Kulüpler eskiden maç geliri de elde ediyorlardı. Mesela Başakşehir’in 2 milyon TL maç günü hasılatı var. Ortalama bir takımın 4-5 milyon maç hasılatı var. Bu da nereden geliyor, dört büyüklerle iç saha maçlarından… Bu sezon o da yok… Haliyle kulüpler dibine kadar yayın gelirine muhtaç duruma düştüler. Yayıncı kuruluş da bunu çok iyi yönetti. Eli güçlünün olanın, parayı verenin sözü geçti. Devlet de aradaki farkı tamamlayıp tabiri caizse kulüplere ‘sus payı’ verdi.

Mesele TFF’nin tüm yumurtaları aynı sepete koymasından kaynaklanıyor. Örneğin İngiltere’de İtalya’da İki üç farklı yayıncı var. Tüm maçlar televizyondan yayınlanmıyor. Biz yayıncı kuruluşa haftanın bütün maçlarını yayınlatıyoruz. Nereden baksanız 30-40 kişilik bir ekip çalışıyor. Geçen sezon haftada 8 maç yayınlanırken bu sezon 10 maça çıkardınız. Yayıncı kuruluşun haberi olmadan küme düşmeyi kaldırdınız. Hem ligin takvimi, hem de naklen yayın konusunda kaos yarattınız.
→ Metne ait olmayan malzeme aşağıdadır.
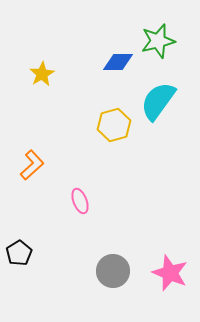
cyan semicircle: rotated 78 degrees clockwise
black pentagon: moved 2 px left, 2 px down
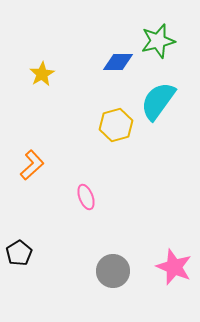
yellow hexagon: moved 2 px right
pink ellipse: moved 6 px right, 4 px up
pink star: moved 4 px right, 6 px up
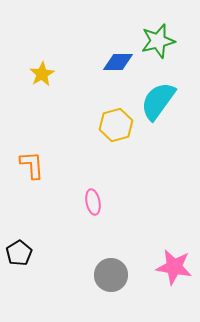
orange L-shape: rotated 52 degrees counterclockwise
pink ellipse: moved 7 px right, 5 px down; rotated 10 degrees clockwise
pink star: rotated 12 degrees counterclockwise
gray circle: moved 2 px left, 4 px down
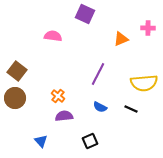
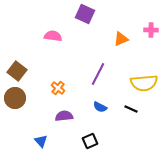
pink cross: moved 3 px right, 2 px down
orange cross: moved 8 px up
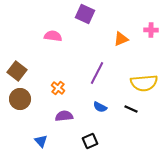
purple line: moved 1 px left, 1 px up
brown circle: moved 5 px right, 1 px down
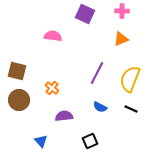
pink cross: moved 29 px left, 19 px up
brown square: rotated 24 degrees counterclockwise
yellow semicircle: moved 14 px left, 4 px up; rotated 116 degrees clockwise
orange cross: moved 6 px left
brown circle: moved 1 px left, 1 px down
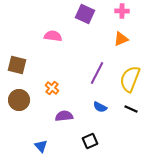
brown square: moved 6 px up
blue triangle: moved 5 px down
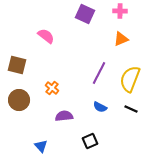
pink cross: moved 2 px left
pink semicircle: moved 7 px left; rotated 30 degrees clockwise
purple line: moved 2 px right
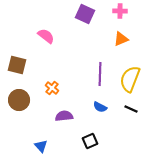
purple line: moved 1 px right, 1 px down; rotated 25 degrees counterclockwise
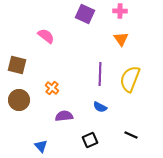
orange triangle: rotated 42 degrees counterclockwise
black line: moved 26 px down
black square: moved 1 px up
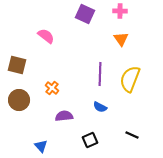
black line: moved 1 px right
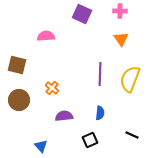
purple square: moved 3 px left
pink semicircle: rotated 42 degrees counterclockwise
blue semicircle: moved 6 px down; rotated 112 degrees counterclockwise
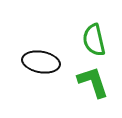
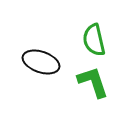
black ellipse: rotated 9 degrees clockwise
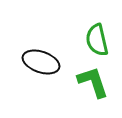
green semicircle: moved 3 px right
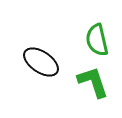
black ellipse: rotated 15 degrees clockwise
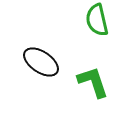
green semicircle: moved 20 px up
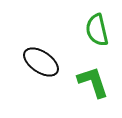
green semicircle: moved 10 px down
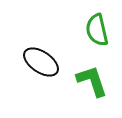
green L-shape: moved 1 px left, 1 px up
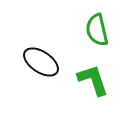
green L-shape: moved 1 px right, 1 px up
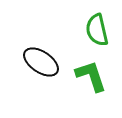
green L-shape: moved 2 px left, 4 px up
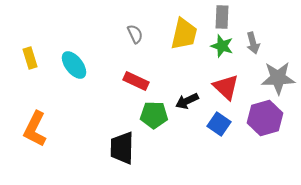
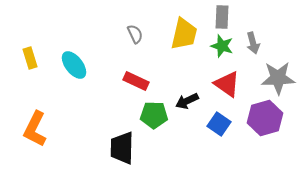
red triangle: moved 1 px right, 3 px up; rotated 8 degrees counterclockwise
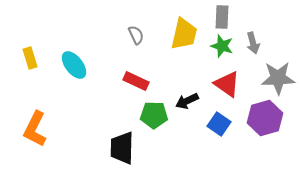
gray semicircle: moved 1 px right, 1 px down
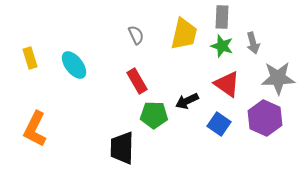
red rectangle: moved 1 px right; rotated 35 degrees clockwise
purple hexagon: rotated 20 degrees counterclockwise
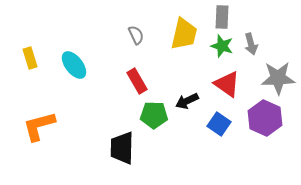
gray arrow: moved 2 px left, 1 px down
orange L-shape: moved 4 px right, 3 px up; rotated 48 degrees clockwise
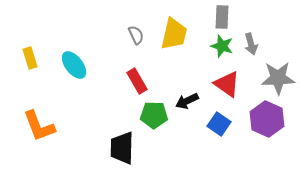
yellow trapezoid: moved 10 px left
purple hexagon: moved 2 px right, 1 px down
orange L-shape: rotated 96 degrees counterclockwise
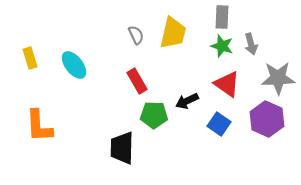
yellow trapezoid: moved 1 px left, 1 px up
orange L-shape: rotated 18 degrees clockwise
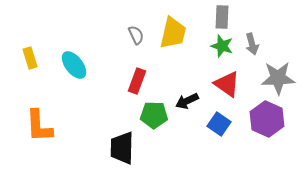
gray arrow: moved 1 px right
red rectangle: rotated 50 degrees clockwise
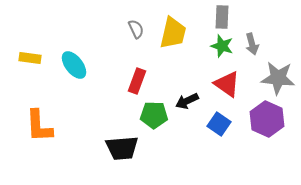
gray semicircle: moved 6 px up
yellow rectangle: rotated 65 degrees counterclockwise
gray star: rotated 8 degrees clockwise
black trapezoid: rotated 96 degrees counterclockwise
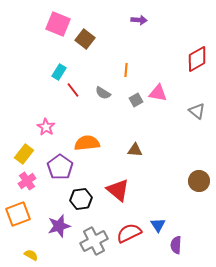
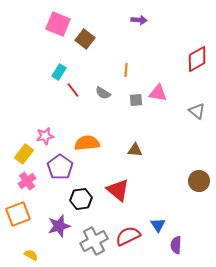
gray square: rotated 24 degrees clockwise
pink star: moved 1 px left, 9 px down; rotated 30 degrees clockwise
red semicircle: moved 1 px left, 3 px down
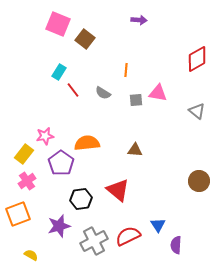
purple pentagon: moved 1 px right, 4 px up
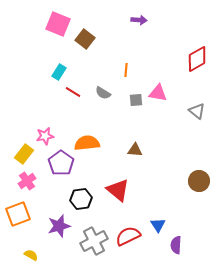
red line: moved 2 px down; rotated 21 degrees counterclockwise
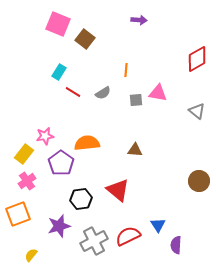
gray semicircle: rotated 63 degrees counterclockwise
yellow semicircle: rotated 80 degrees counterclockwise
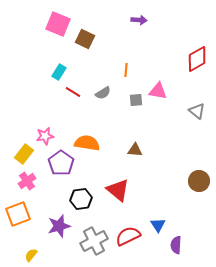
brown square: rotated 12 degrees counterclockwise
pink triangle: moved 2 px up
orange semicircle: rotated 15 degrees clockwise
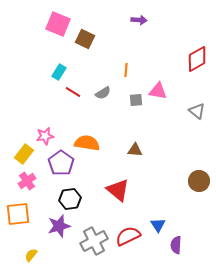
black hexagon: moved 11 px left
orange square: rotated 15 degrees clockwise
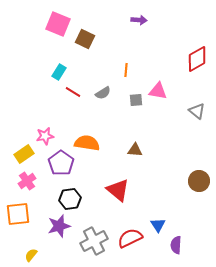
yellow rectangle: rotated 18 degrees clockwise
red semicircle: moved 2 px right, 2 px down
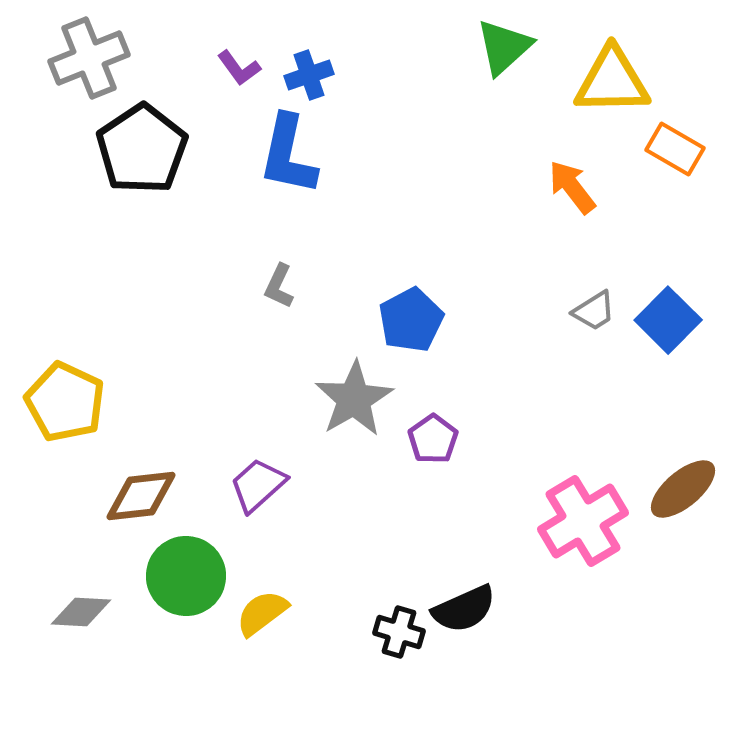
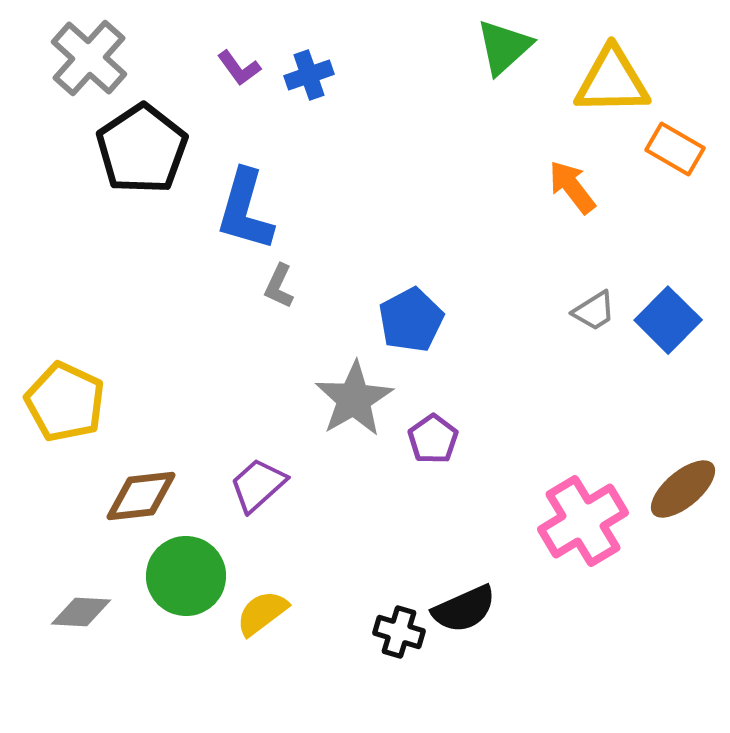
gray cross: rotated 26 degrees counterclockwise
blue L-shape: moved 43 px left, 55 px down; rotated 4 degrees clockwise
'ŞARTNAME TFF’NİN EK KAYNAK YARATMASINA ENGEL OLUYOR'

Bu kulüpler yardımla düzeltilmezler. Zira nakit para eroin gibidir, kulüpler aldıkça daha fazlasını istiyorlar. Çünkü çaba sarf etmeden alıyorlar. Harcama limitleriyle ilgili sıkıntılarımızı aşamadık. Koyduğumuz kurallara uymayacaksak kulüplerden düzelme bekleyemeyiz. Öyleyse devletin sübvansiyonuna hazır olmalıyız. 300 milyon TL, 35 milyon euro yapıyor. Evet futbol dünyası için büyük para değil ama az da sayılmaz, belki küme düşecek üç kulübün toplam geliri bu kadardı…

beIn, Süper Lig’i yayınını yeni ülkelere ulaştırıp zararını çıkarabilir miydi? TFF Türk futbolunun marka değeri için ne yapıyor ki, yayıncı kuruluş onu satıp gelir elde etsin? Federasyonun profesyonel bir ekip kurup bunların üzerine gitmesi gerekiyordu. Belki Avrupa’da sosyal medyası hesabı olmayan tek lig olabiliriz. Çünkü ligin sosyal medya hakları da şirkete satılmış. Yayıncı kuruluş kendi markasını öne çıkarmak istiyor, Süper Lig için sosyal medya hesapları açmıyor. Biz de açıp oradan reklam geliri elde edemiyoruz. Üzerine düşünülmüş bir şartname koymamışız gibi gözüküyor.